> Problem to work on: Below are some records. Return exactly the lines from the one containing "left knee: (262, 323)" through the one containing "right shoulder: (262, 218)", both included, and only those.

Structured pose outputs
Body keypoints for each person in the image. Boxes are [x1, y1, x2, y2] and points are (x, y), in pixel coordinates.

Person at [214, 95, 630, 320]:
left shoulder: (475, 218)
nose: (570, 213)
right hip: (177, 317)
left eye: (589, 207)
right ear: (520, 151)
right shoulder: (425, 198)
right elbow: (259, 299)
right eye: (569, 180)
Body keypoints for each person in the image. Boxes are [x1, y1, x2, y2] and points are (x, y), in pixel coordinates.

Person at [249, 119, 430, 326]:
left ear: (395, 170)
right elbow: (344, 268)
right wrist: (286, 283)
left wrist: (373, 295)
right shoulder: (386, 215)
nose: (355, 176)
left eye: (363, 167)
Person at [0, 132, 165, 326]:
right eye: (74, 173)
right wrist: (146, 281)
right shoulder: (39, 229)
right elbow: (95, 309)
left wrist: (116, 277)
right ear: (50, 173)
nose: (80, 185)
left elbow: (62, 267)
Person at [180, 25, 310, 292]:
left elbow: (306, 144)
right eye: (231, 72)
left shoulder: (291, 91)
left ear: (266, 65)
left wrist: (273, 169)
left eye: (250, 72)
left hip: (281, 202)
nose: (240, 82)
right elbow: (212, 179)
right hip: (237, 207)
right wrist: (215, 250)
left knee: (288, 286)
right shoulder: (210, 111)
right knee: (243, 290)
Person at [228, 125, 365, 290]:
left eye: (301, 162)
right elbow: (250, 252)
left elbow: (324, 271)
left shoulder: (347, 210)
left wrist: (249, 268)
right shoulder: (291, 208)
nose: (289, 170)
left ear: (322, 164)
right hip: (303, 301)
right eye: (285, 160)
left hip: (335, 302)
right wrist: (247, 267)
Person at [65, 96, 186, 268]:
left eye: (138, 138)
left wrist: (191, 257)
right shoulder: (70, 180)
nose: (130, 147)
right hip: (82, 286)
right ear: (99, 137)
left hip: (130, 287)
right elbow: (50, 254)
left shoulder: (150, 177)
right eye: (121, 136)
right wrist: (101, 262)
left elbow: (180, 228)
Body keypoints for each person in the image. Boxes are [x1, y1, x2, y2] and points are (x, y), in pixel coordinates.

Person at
* * *
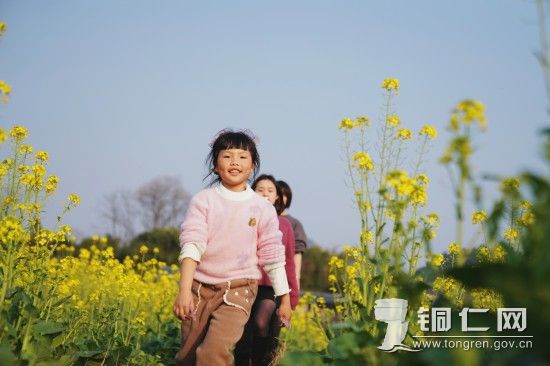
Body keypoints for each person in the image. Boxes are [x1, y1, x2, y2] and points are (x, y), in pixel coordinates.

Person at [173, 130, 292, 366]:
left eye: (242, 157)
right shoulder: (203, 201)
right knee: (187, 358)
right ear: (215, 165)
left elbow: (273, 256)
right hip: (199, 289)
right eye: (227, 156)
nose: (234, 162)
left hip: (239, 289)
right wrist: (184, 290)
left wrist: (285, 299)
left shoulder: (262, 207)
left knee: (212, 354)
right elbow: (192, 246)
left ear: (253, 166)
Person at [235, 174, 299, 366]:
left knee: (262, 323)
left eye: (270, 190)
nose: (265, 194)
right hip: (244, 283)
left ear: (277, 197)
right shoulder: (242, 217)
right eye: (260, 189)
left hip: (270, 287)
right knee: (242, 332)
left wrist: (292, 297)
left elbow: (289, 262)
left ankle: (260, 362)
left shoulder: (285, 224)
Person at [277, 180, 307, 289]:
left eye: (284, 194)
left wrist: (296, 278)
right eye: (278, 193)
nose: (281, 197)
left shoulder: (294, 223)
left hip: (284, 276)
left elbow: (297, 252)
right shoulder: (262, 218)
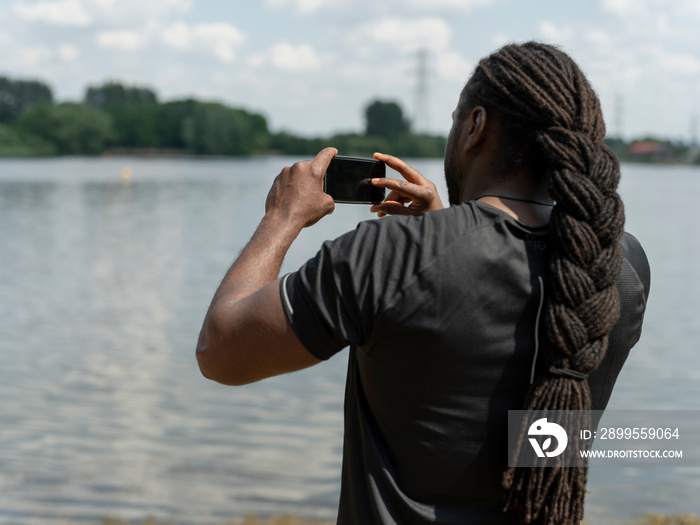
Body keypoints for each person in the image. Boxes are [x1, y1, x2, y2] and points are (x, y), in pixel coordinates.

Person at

> Expected output:
left knee: (262, 323)
left eye: (270, 190)
nose: (265, 194)
right hip: (244, 283)
left ear: (277, 197)
right shoulder: (242, 217)
right eye: (260, 189)
left hip: (270, 287)
right knee: (242, 332)
left wrist: (292, 297)
left elbow: (289, 262)
left ankle: (260, 362)
left shoulder: (285, 224)
Person at [277, 180, 307, 289]:
left eye: (284, 194)
left wrist: (296, 278)
right eye: (278, 193)
nose: (281, 197)
left shoulder: (294, 223)
left hip: (284, 276)
left elbow: (297, 252)
right shoulder: (262, 218)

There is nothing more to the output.